DATA SUPPLIED ->
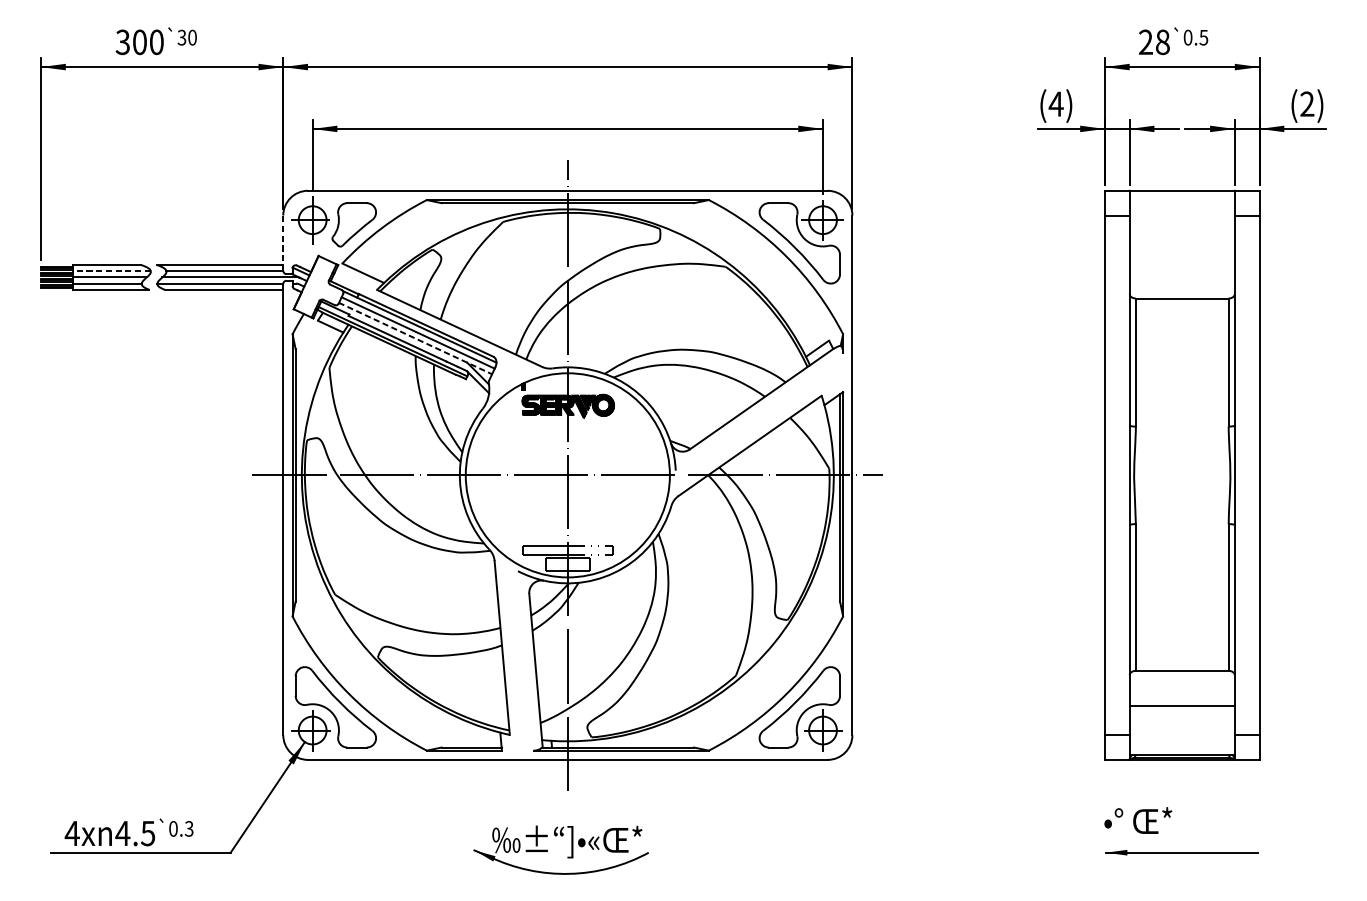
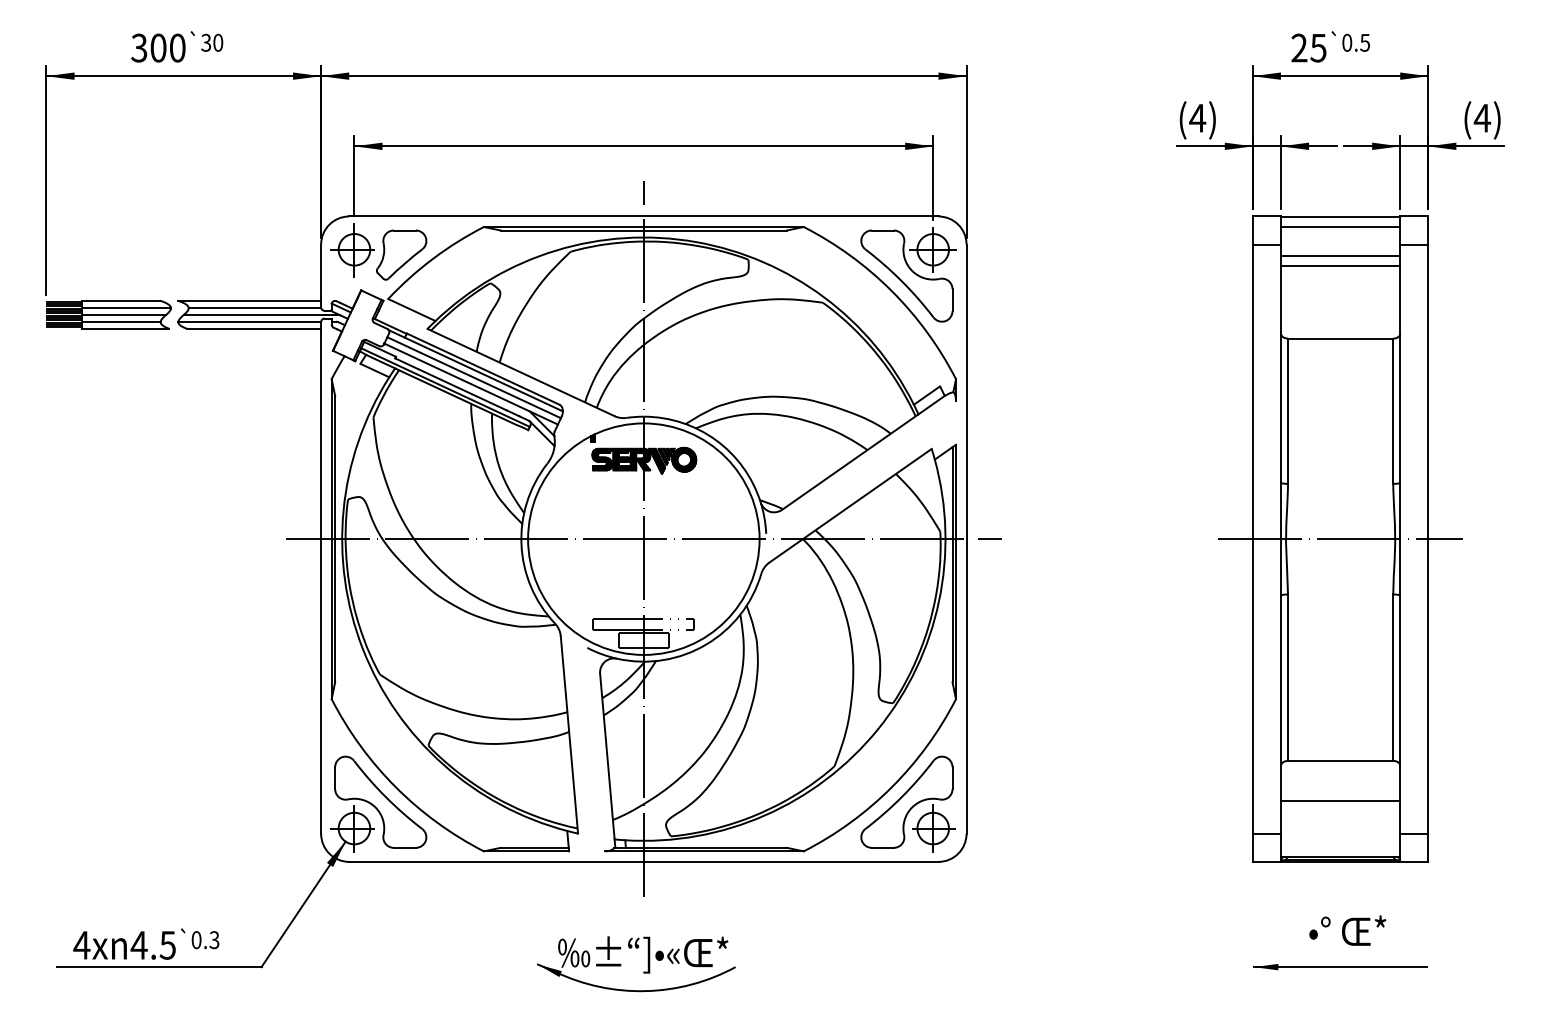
text: (1162, 41) -> (1318, 47), 28 -> 25
text: (1307, 103) -> (1482, 117), (2) -> (4)
line: (1182, 199) -> (1340, 226), added
line: (1182, 226) -> (1340, 256), added
line: (1182, 234) -> (1340, 266), added
line: (283, 242) -> (321, 275), dashed -> solid
line: (111, 271) -> (126, 307), dashed -> solid
line: (415, 338) -> (471, 384), dashed -> solid
line: (1182, 475) -> (1340, 539), added
text: (1138, 820) -> (1347, 930), moved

PROBLEM REQUIREMENTS ->
Your answer should be each line from the entries that includes the string "dashed".

SOLUTION FOR THIS PROBLEM ->
line: (283, 242) -> (321, 275), dashed -> solid
line: (111, 271) -> (126, 307), dashed -> solid
line: (415, 338) -> (471, 384), dashed -> solid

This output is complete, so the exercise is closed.